A North East Collier Company
A modest-sized fleet of 42 colliers was owned and managed over an eighty year period by this Newcastle partnership. Harry Everett learned the shipping business in the offices of the Newcastle Steam Ship Co. Ltd. (J. J. & C. M. Forster), which had owned nine colliers between 1883 and 1899 including two named Newcastle, and featured three black diamonds on their funnel. He then set-up in partnership in 1899 with J. W. Witherington and purchased two old Sunderland-built colliers, Mercator and Nereus, both of which had started life in the collier fleet of James Westoll of Sunderland. Sunderland connections were strengthened in 1903 with the take-over of seven colliers of the Hill family of Sunderland, which had been in business on the coal run to London and Southampton for the previous thirty years. A new company, the John George Hill Steam Shipping Co. Ltd. was set-up to own this fleet.
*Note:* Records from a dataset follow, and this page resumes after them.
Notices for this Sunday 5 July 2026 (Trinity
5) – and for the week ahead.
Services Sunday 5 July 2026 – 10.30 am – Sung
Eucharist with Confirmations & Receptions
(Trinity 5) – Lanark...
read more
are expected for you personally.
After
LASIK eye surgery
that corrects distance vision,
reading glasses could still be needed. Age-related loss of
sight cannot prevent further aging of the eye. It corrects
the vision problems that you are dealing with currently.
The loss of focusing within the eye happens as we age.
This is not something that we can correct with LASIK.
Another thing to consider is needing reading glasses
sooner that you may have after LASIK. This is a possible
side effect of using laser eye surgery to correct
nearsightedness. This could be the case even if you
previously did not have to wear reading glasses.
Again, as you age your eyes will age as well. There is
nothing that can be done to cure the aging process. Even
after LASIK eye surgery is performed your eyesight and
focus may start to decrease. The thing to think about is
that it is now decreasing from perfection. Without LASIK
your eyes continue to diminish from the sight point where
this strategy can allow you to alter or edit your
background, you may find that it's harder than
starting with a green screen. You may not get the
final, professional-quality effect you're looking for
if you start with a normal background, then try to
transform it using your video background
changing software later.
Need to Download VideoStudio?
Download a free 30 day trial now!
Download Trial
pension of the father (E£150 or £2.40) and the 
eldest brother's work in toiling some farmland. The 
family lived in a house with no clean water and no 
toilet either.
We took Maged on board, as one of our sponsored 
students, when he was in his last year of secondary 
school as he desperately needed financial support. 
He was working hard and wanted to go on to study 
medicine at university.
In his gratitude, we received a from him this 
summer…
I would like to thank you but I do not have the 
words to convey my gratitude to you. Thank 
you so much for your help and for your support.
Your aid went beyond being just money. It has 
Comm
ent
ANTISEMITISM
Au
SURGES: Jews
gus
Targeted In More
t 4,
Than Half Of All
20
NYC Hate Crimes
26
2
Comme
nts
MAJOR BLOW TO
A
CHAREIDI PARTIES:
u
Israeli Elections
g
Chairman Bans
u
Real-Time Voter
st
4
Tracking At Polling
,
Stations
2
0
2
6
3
Wallsend was purchased from the Burnett Steamship Co. Ltd. in 1900 and their new collier Tyne was delivered in June 1903 to give a modest-sized fleet of eleven colliers managed by the two partners. However the forty-year old Nereus was lost in November 1903 when she grounded in the Thames while on a voyage from the Tyne to London with coal. A new-building programme of thirteen new colliers entered service over the next ten years, half given the names of local rivers and half given names suggesting speed and liveliness, although they were no faster than any of their competitors at a modest loaded speed of only ten knots. The new Vectis of 1913 from the Crown yard at Sunderland continued this connection with Southampton and the Isle of Wight, the first Vectis having been wrecked at Renny Point on 5th February 1912 while on a voyage from Plymouth to Swansea in ballast. A significant proportion of company voyages were from Cardiff and South Wales ports to Le Havre and Rouen with coal.
The sisters Aln and Wear of 1911/12 were sold on immediately, Aln completing as Ford Castle for Lambton & Hetton Collieries Ltd., with Wear departing for Australian waters where she had a career lasting 33 years. Gemini had been sunk by a collision at the end of 1904, Quickstep had been wrecked at lnchkeith in 1907, Skipjack at Staithes in 1909, and Wear on the west coast of Guernsey in 1910, and other older colliers in the fleet were broken up.